By David Shepardson and David Lawder
MANASSAS, Virginia, May 22 (Reuters) – U.S. Trade Representative Jamieson Greer said on Friday there were no imminent new U.S. tariffs expected to be imposed on semiconductors, but that it was important to protect the sector with duties to facilitate reshoring of chip production.
Greer, speaking at a Micron Technology memory chip plant expansion project in the Washington, D.C., suburbs, said that any tariffs USTR’s long-awaited Section 232 national security investigation aimed at protecting the U.S. semiconductor sector needed to be properly sequenced to promote U.S. output.
“Having tariffs on semiconductors is really important. What’s even more important than having protection for facilities like this is making sure we do it on the right timing and in the right amount,” Greer said.
“There was not an immediate tariff coming,” he said.
In January, the Trump administration noted the United States fully manufactures only approximately 10% of the chips it requires, making it heavily reliant on foreign supply chains.

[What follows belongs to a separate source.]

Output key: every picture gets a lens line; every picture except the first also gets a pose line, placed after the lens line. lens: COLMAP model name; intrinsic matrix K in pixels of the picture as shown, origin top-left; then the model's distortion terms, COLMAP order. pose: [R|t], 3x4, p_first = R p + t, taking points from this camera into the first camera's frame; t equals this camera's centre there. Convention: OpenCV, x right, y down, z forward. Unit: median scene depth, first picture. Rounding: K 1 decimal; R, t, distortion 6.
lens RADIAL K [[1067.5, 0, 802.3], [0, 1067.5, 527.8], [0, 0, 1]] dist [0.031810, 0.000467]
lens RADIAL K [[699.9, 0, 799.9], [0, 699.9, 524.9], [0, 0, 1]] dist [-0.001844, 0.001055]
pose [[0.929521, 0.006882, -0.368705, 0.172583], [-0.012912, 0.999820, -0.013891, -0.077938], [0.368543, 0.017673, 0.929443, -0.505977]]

“These are complex supply chains. We’ve seen offshoring of semiconductors for decades,” Greer said, adding the government wants to ensure there are no immediate tariffs on companies that are producing semiconductors, and will allow companies to import an unspecified amount during that “reshoring phase.”

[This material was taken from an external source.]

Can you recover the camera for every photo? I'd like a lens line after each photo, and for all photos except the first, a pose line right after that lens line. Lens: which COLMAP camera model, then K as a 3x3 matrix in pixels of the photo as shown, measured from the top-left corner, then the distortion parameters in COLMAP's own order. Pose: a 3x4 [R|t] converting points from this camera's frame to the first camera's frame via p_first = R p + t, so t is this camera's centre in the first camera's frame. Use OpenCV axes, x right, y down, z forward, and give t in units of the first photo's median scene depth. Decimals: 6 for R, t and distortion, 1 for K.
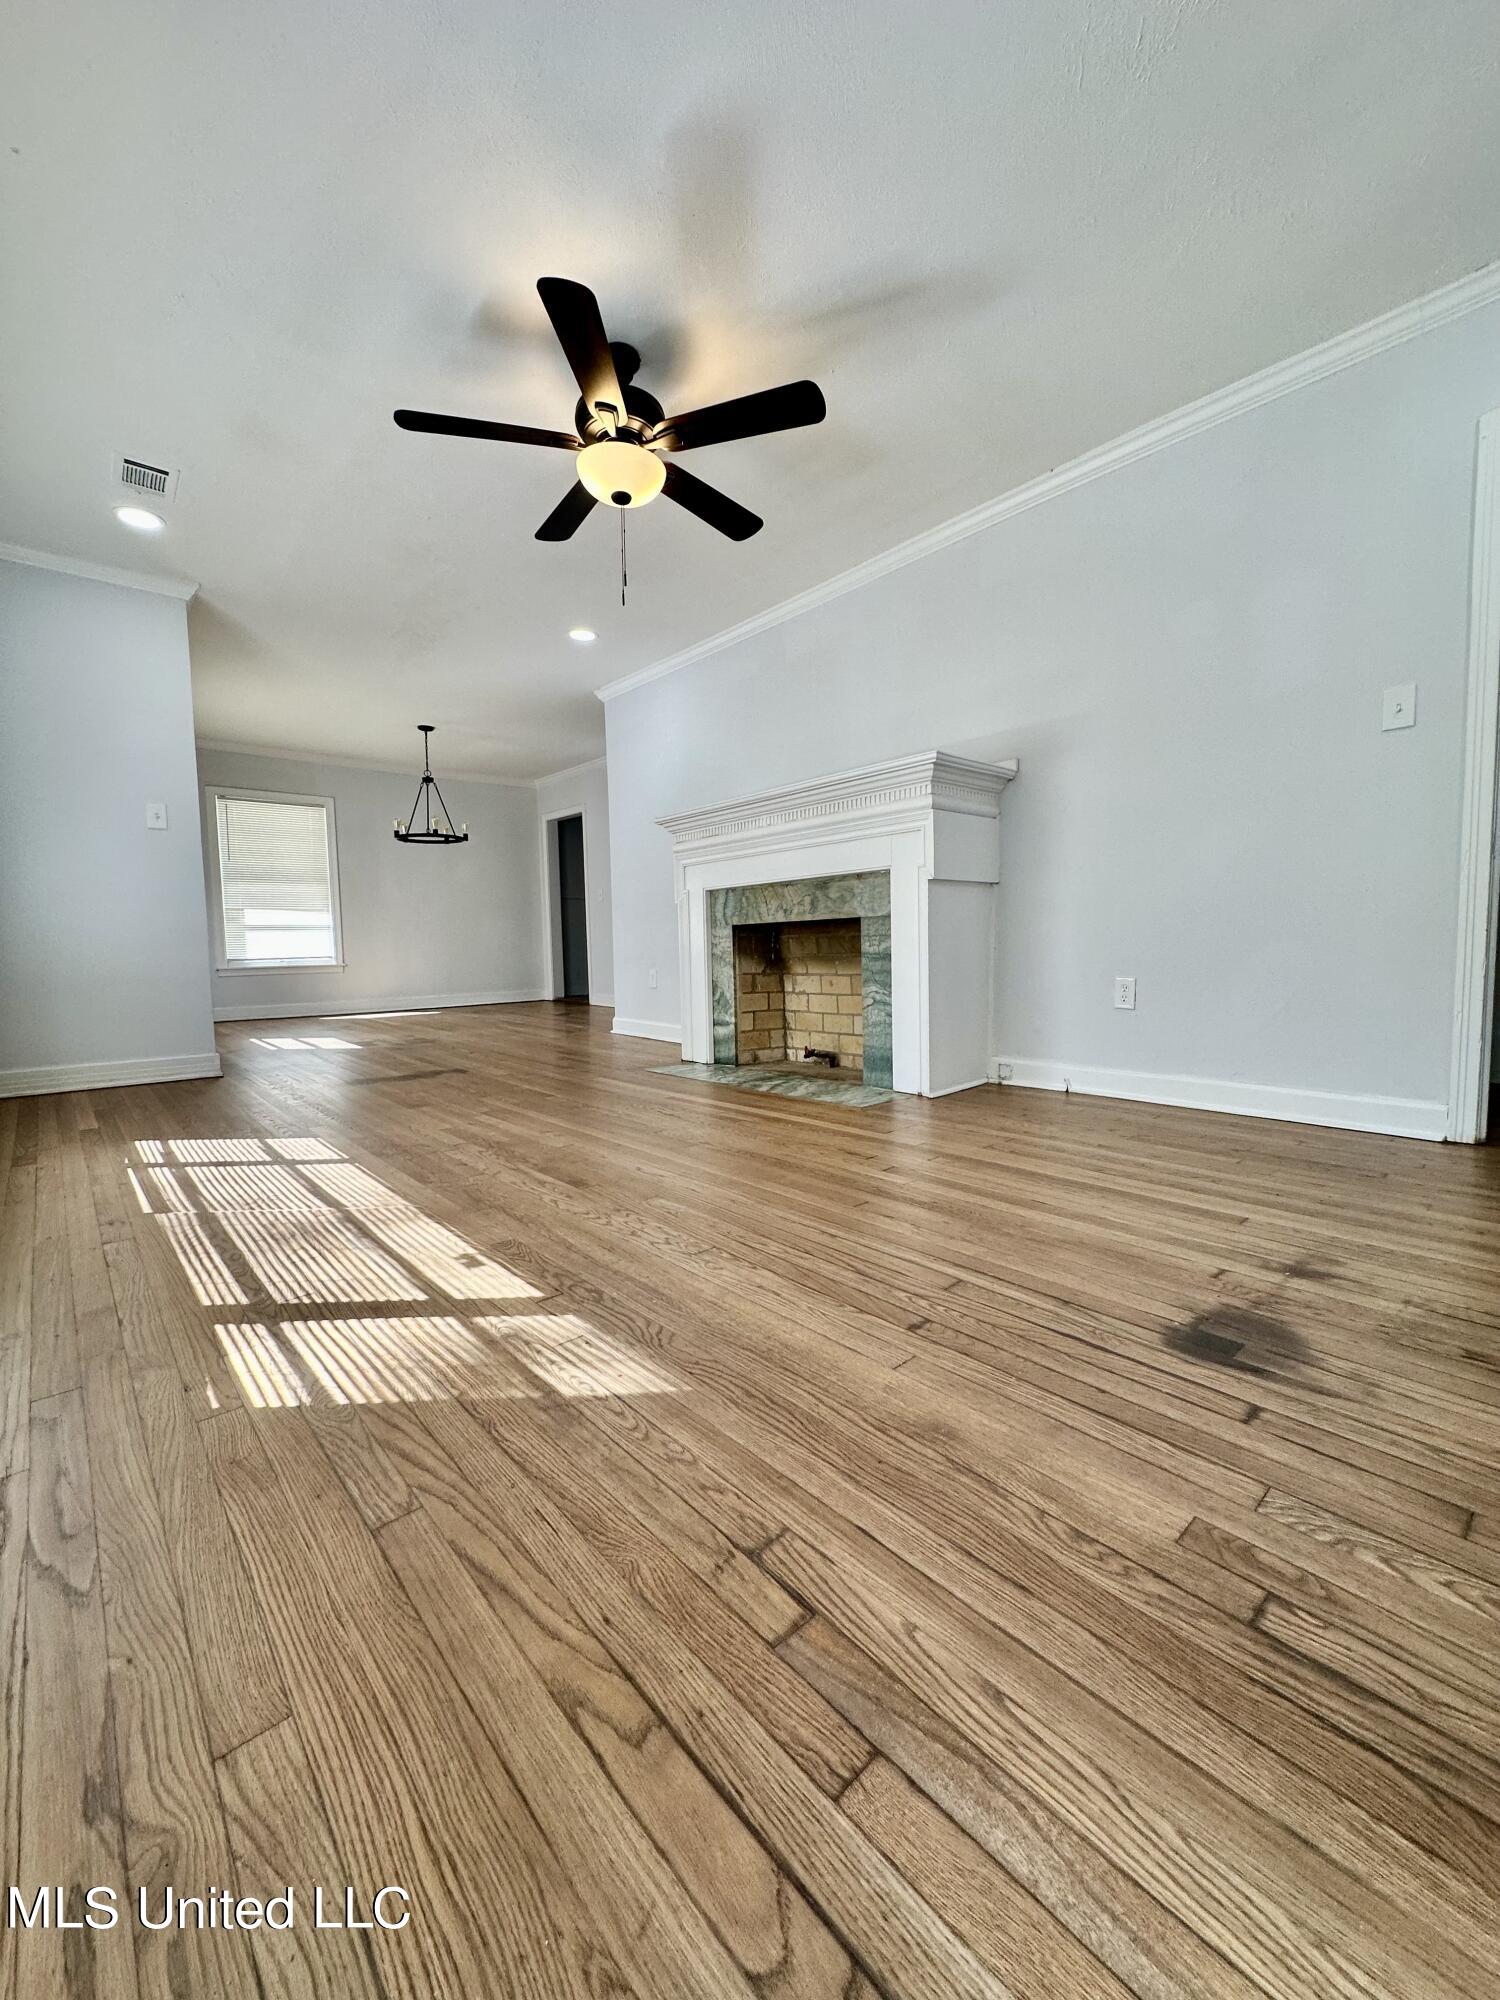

In June, Micron said it was expanding its U.S. investments by $30 billion. The company said its planned investments will total $200 billion.
Micron said on Friday it had begun 1‑alpha DRAM wafer manufacturing in Manassas, Virginia, of the most advanced memory chip produced in the U.S.
DRAM chips are components in personal computing, cars, industrial operations, wireless communications and AI, and Micron’s High-Bandwidth Memory is critical for enabling new AI models.
In December 2024, the U.S. Commerce Department under former President Joe Biden finalized a nearly $6.2 billion government subsidy for Micron to produce semiconductors in New York and Idaho, one of the largest government awards to chip companies under the $52.7 billion 2022 CHIPS and Science Act.